━━━ Data under study ━━━

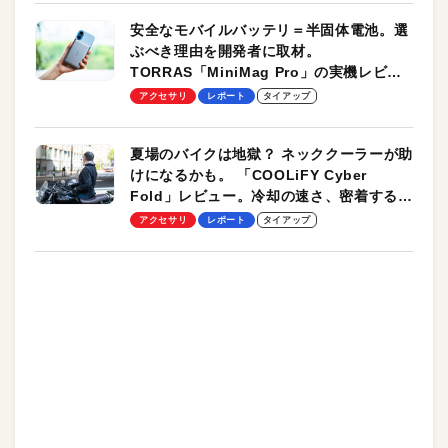
安全なモバイルバッテリ＝半固体電池。選
ぶべき理由を開発者に取材。
TORRAS「MiniMag Pro」の実機レビュ
ーも
アクセサリ
レポート
タイアップ
夏場のバイクは地獄？ ネッククーラーが助
けになるかも。 「COOLiFY Cyber
Fold」レビュー。冷却の速さ、密着する冷
却プレート、シンプルな操作性がグッド！
アクセサリ
レポート
タイアップ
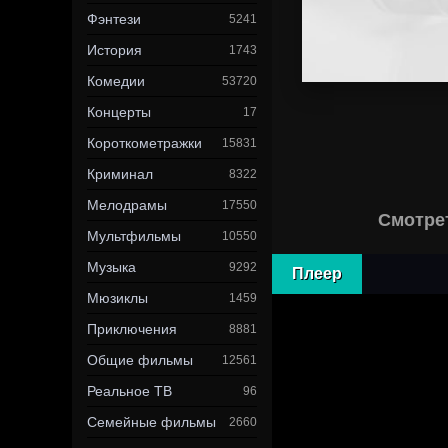
Фэнтези
5241
История
1743
Комедии
53720
Концерты
17
Короткометражки
15831
Криминал
8322
Мелодрамы
17550
Смотрет
Мультфильмы
10550
Музыка
9292
Плеер
Мюзиклы
1459
Приключения
8881
Общие фильмы
12561
Реальное ТВ
96
Семейные фильмы
2660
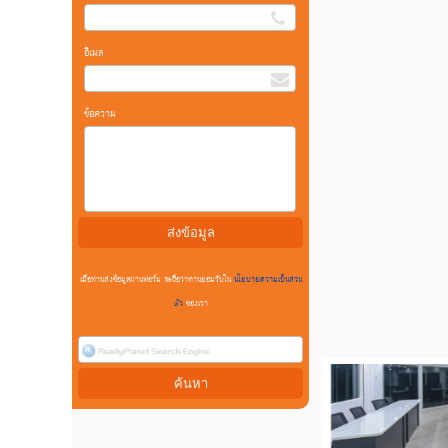
อีเมล
ข้อความ
เมื่อท่านส่งข้อมูลผ่านฟอร์ม จะถือว่าท่านยอมรับใน
นโยบายความเป็นส่วน
ตัว
ของเรา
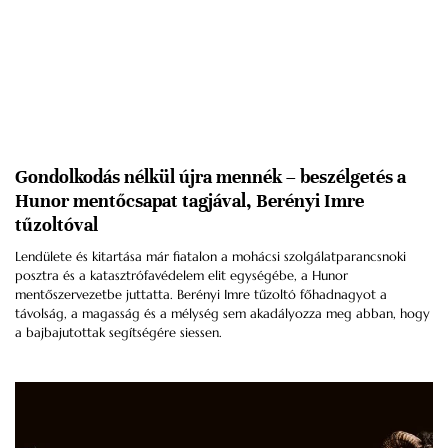
Gondolkodás nélkül újra mennék – beszélgetés a
Hunor mentőcsapat tagjával, Berényi Imre
tűzoltóval
Lendülete és kitartása már fiatalon a mohácsi szolgálatparancsnoki
posztra és a katasztrófavédelem elit egységébe, a Hunor
mentőszervezetbe juttatta. Berényi Imre tűzoltó főhadnagyot a
távolság, a magasság és a mélység sem akadályozza meg abban, hogy
a bajbajutottak segítségére siessen.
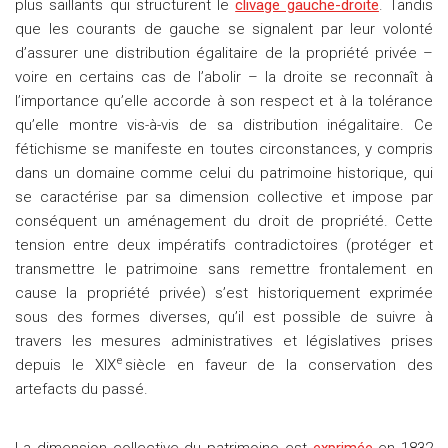
plus saillants qui structurent le
clivage gauche-droite
. Tandis
que les courants de gauche se signalent par leur volonté
d’assurer une distribution égalitaire de la propriété privée –
voire en certains cas de l’abolir – la droite se reconnaît à
l’importance qu’elle accorde à son respect et à la tolérance
qu’elle montre vis-à-vis de sa distribution inégalitaire. Ce
fétichisme se manifeste en toutes circonstances, y compris
dans un domaine comme celui du patrimoine historique, qui
se caractérise par sa dimension collective et impose par
conséquent un aménagement du droit de propriété. Cette
tension entre deux impératifs contradictoires (protéger et
transmettre le patrimoine sans remettre frontalement en
cause la propriété privée) s’est historiquement exprimée
sous des formes diverses, qu’il est possible de suivre à
travers les mesures administratives et législatives prises
e
depuis le XIX
siècle en faveur de la conservation des
artefacts du passé.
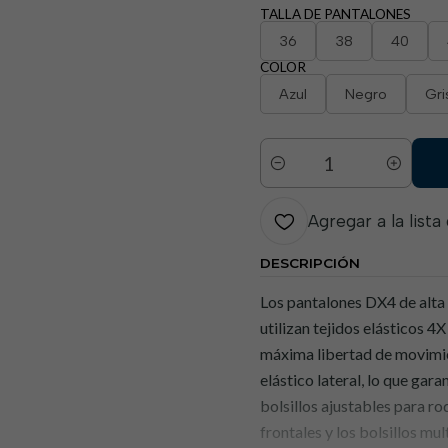
TALLA DE PANTALONES
36
38
40
COLOR
Azul
Negro
Gri
Cantidad
Agregar a la lista
DESCRIPCIÓN
Los pantalones DX4 de alta 
utilizan tejidos elásticos 
máxima libertad de movimien
elástico lateral, lo que gar
bolsillos ajustables para ro
frontales y los bolsillos mu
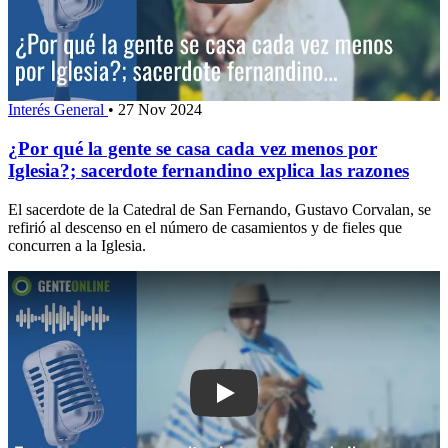
Interés General
•
27 Nov 2024
¿Por qué la gente se casa cada vez menos por
Iglesia?; sacerdote fernandino explica las razones
El sacerdote de la Catedral de San Fernando, Gustavo Corvalan, se
refirió al descenso en el número de casamientos y de fieles que
concurren a la Iglesia.
Play: Tort se encuentra cumpliendo su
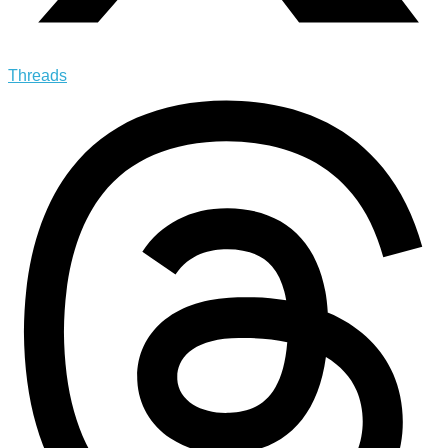
Threads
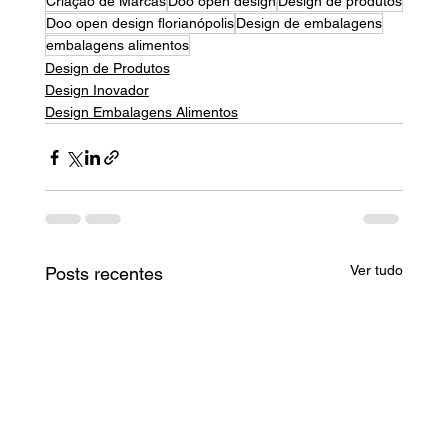
Criação de Marcas
Doo open design
Design de produtos
Doo open design florianópolis
Design de embalagens
embalagens alimentos
Design de Produtos
Design Inovador
Design Embalagens Alimentos
Ver tudo
Posts recentes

━━━

Work required. Return exactly the lines in the records above, beginning with the one that holds "Design Inovador" and ending with the last.

Output for this task.
Design Inovador
Design Embalagens Alimentos
Ver tudo
Posts recentes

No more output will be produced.